News flash, right? If you’ve got kids, you know what I’m talking about.
But specifically, I am being reminded right now of my selfishness as we do what many parents do as their kids grow up – help them find their “thing.” The “thing” in question could be anything: baseball, dance, painting, playing the piano, academics – you name it. It’s that thing that your child is gifted at, enjoys, and takes pleasure in.
Here’s the thing, though – I think we naturally want our kids to have our “thing.” I played sports growing up. I wasn’t great, but I enjoyed it. Even today, there’s not much better to me than sitting on my couch on a Saturday afternoon watching college football. Or the World Series. I’ll even settle for the World Cup. And I’m realizing that I’ve been trying to impose my thing on Joshua, our 5-year-old.

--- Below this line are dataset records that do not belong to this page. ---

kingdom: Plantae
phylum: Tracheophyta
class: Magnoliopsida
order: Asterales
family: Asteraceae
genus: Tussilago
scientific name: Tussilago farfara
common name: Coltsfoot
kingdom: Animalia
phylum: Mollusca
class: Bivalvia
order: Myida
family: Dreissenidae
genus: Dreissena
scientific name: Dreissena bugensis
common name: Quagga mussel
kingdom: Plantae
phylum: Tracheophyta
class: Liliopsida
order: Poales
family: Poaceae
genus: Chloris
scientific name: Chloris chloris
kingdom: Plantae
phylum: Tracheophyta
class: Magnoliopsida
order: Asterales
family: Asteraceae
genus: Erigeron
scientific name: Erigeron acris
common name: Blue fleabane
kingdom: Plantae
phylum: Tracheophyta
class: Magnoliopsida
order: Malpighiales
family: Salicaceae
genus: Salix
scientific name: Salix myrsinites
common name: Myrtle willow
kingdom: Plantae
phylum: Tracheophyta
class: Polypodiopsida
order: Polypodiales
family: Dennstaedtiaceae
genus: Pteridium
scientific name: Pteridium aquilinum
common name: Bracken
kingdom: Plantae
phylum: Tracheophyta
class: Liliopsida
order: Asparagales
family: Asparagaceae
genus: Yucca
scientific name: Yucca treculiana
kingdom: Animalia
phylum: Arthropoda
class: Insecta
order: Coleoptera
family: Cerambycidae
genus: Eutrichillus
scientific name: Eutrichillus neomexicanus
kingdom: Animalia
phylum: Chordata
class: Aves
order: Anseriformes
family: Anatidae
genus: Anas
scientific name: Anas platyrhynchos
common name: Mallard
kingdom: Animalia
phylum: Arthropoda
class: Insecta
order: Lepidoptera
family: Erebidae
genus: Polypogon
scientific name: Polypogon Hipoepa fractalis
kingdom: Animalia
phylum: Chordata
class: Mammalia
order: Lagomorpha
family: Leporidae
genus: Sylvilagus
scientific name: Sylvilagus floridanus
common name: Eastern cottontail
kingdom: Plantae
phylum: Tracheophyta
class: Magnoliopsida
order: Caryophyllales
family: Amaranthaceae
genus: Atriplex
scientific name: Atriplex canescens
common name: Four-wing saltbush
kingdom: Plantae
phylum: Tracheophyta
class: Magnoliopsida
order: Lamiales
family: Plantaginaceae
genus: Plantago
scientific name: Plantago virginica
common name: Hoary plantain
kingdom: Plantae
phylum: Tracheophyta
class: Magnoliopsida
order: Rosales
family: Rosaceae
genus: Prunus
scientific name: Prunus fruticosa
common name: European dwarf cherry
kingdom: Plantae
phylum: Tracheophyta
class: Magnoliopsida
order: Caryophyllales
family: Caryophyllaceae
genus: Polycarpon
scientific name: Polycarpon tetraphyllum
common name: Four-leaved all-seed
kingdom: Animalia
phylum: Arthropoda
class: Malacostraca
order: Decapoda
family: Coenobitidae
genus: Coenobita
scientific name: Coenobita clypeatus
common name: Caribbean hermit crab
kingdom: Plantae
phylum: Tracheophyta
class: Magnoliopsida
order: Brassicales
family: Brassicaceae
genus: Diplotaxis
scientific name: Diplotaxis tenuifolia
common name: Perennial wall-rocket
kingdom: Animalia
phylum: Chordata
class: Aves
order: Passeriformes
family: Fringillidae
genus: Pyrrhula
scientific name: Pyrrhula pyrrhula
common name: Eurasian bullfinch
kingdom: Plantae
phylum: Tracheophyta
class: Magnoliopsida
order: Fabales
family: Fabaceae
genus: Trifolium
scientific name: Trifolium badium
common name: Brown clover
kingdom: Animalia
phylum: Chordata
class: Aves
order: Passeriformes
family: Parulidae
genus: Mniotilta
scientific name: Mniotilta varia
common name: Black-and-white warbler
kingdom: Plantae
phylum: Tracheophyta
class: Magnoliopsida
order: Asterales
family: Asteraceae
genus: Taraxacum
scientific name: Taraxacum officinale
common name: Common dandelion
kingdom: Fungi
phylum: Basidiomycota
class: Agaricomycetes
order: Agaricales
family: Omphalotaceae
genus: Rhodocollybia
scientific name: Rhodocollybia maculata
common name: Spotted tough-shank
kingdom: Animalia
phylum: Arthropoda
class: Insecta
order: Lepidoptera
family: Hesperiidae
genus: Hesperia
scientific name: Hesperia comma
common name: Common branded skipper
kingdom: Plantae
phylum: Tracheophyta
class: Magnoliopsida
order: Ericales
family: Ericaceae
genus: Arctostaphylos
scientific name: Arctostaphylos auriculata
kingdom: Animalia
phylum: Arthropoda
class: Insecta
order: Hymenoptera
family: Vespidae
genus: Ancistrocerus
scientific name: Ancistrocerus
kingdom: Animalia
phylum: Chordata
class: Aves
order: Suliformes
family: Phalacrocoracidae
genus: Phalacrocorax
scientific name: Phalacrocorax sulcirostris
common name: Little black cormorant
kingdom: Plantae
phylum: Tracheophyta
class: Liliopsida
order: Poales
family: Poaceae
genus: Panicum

He enjoys playing, too, but it feels like when he watches 5 minutes of a game with me he’s doing so out of the goodness of his heart. What he’d rather be doing is playing with Lego’s. Or telling stories to each other. Or setting up an elaborate Star Wars-based live action drama in the living room.
Not watching the ball game.
But my job as a dad isn’t to make him do my thing; it’s to help him discover and develop his thing and encourage him in it. It’s the encouraging part that takes the most effort I think.
Let’s say, for example, that Joshua’s thing is playing the piano. I don’t own a piano. I once learned to play “The Entertainer,” but I don’t go much beyond that. I don’t even listen to music in the car – I do my thing, which is sports talk radio. But part of my job, as entrusted to me by my Father, is not just to allow Joshua to do his thing, but for me to learn about that thing. To be able to have an intelligent conversation about the piano. To invest emotionally in it.
That means that a part of my job is to be willing to put my thing on the back burner.